Wearing this vest out in the world will be an act of ongoing performance art, as I intend to wear it in my everyday life, in public spaces. I want this vest to look people in the eye just as they stare at disabled people. I need to continue to engage with disability studies, thought, and disability arts, for the sake of my own wellbeing.
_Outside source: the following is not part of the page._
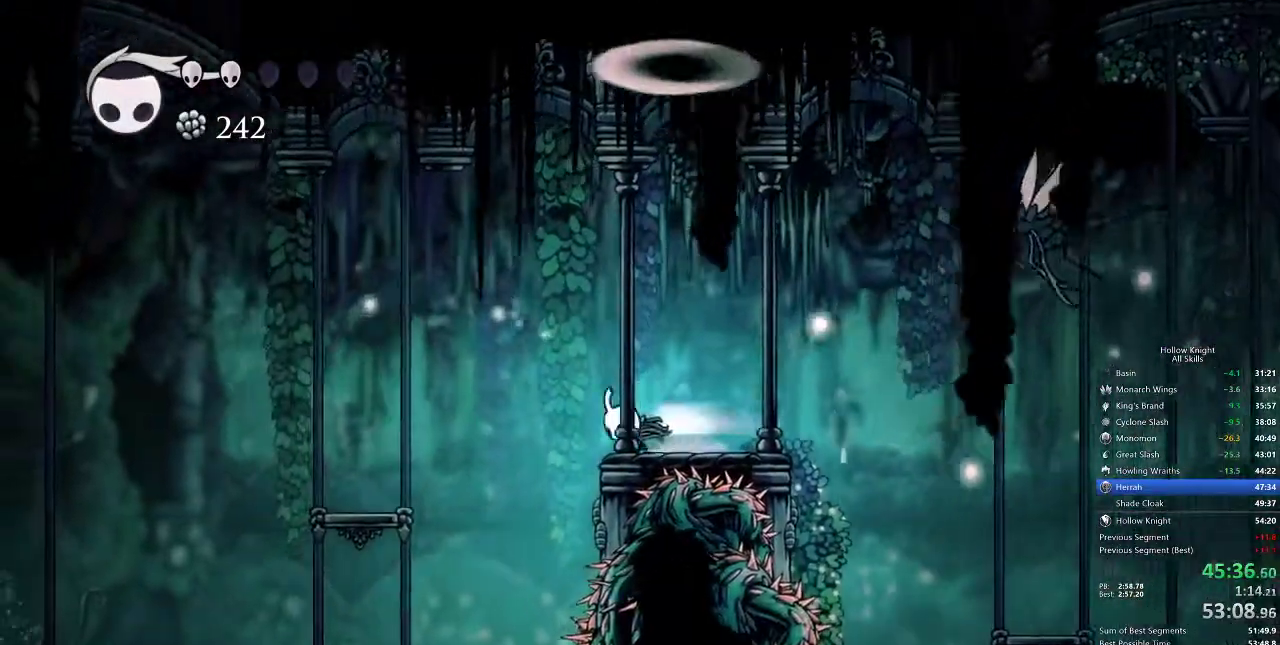
{"keys": [], "events": [[17, "dash", "down"], [150, "dash", "up"], [333, "left", "up"]]}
In my work for the course Extraordinary Bodies, a disability studies primer taught by the brilliant Loree Erickson, and especially through this project, I have realized that my art has always been in the category of disability arts. When I was a teenager, making colourful entirely non-objective abstract worlds my mad crip self could escape into, to help give myself some sense of relief from all that I was experiencing, I was making disability art. When I use metalwork to make a material manifestation of what I have left of a dear mad friend of mine in the wake of their suicide, I am making disability art. When I value scraps, when I refuse to let these items seen as useless and without purpose or life or possibility be thrown away, just as disabled people are seen and made disposable, I am making disability art. When I carry on the legacy of my ancestors, such as my grandmother, who I in retrospect understand to be disabled, by knitting to clothe myself and my loved ones, to knit as a healing act, I am making disability art. Reading the work of Eli Clare, among authors I mentioned, as well as engaging directly with disability arts, such as watching the film Fixed: The Science/Fiction of Human Enhancement, and visiting Tangled Arts + Disability’s Cripping Masculinity: Designing Fashion Utopias exhibit about creating garments in collaboration with and specifically for masculine-of-center variously disabled people, has allowed me to make more sense of myself and of has given me direction and understanding of myself as a disability artist.

Espie Krementsova

Espie Krementsova (they/them) is a disabled, Jewish, queer and trans artist based in Toronto. Their work focuses on creating spaces and moments of rest, comfort, and safety, if not joy and pleasure, specifically for queer and trans people, particularly for those who are disabled. In a world hellbent on the eradication of these groups, creating crip spaces and trans spaces is imperative. Spaces that center rest on the one hand, and the joy and wonder and pleasure that our bodies, variously disabled throughout our lifetimes, can bring on the other hand. They are a painter, writer, editor, poet, occasional filmmaker and installation artist, and a fiber artist. They can usually be found crocheting Victorian lace and/or ritualizing small daily acts of self-care.

Work Cited 

  • Clare, Eli. Brilliant Imperfection: Grappling with Cure. Duke University Press, 2017.
  • Fixed: The Science/ Fiction of Human Enhancement. Directed by Reagan Brashear, New Day Films, 2013.
  • Kafer, Alison. “Imagined Futures; and Debating Feminist Futures: Slippery Slopes, Cultural Anxiety, and the Case of the Deaf Lesbians.” In Feminist, Queer, Crip. Indiana University Press, 2013.
  • Lakshmi Piepzna-Samarasinha, Leah. “So Much Time Spent In Bed: A Letter to Gloria Anzaldúa on Chronic Illness, Coatlicue, and Creativity.” In Care Work: Dreaming Disability Justice. Arsenal Pulp Press, 2018.
  • Tangled Art + Disability. “Cripping Masculinity: Designing Fashion Utopias.” Accessed April 16, 2023. tangledarts.org/whats-on/cripping-masculinity-designing-fashion-utopias/
  • Warner, Natalie B. “Some Thoughts on Knitting and Accessibility.” Natalie in Stitches. Last modified July 19, 2020. natalieinstitches.com/2020/07/19/some-thoughts-on-knitting-and-accessibility/
  • Withers, A. J. Disability Politics and Theory. Fernwood Publishing, 2012.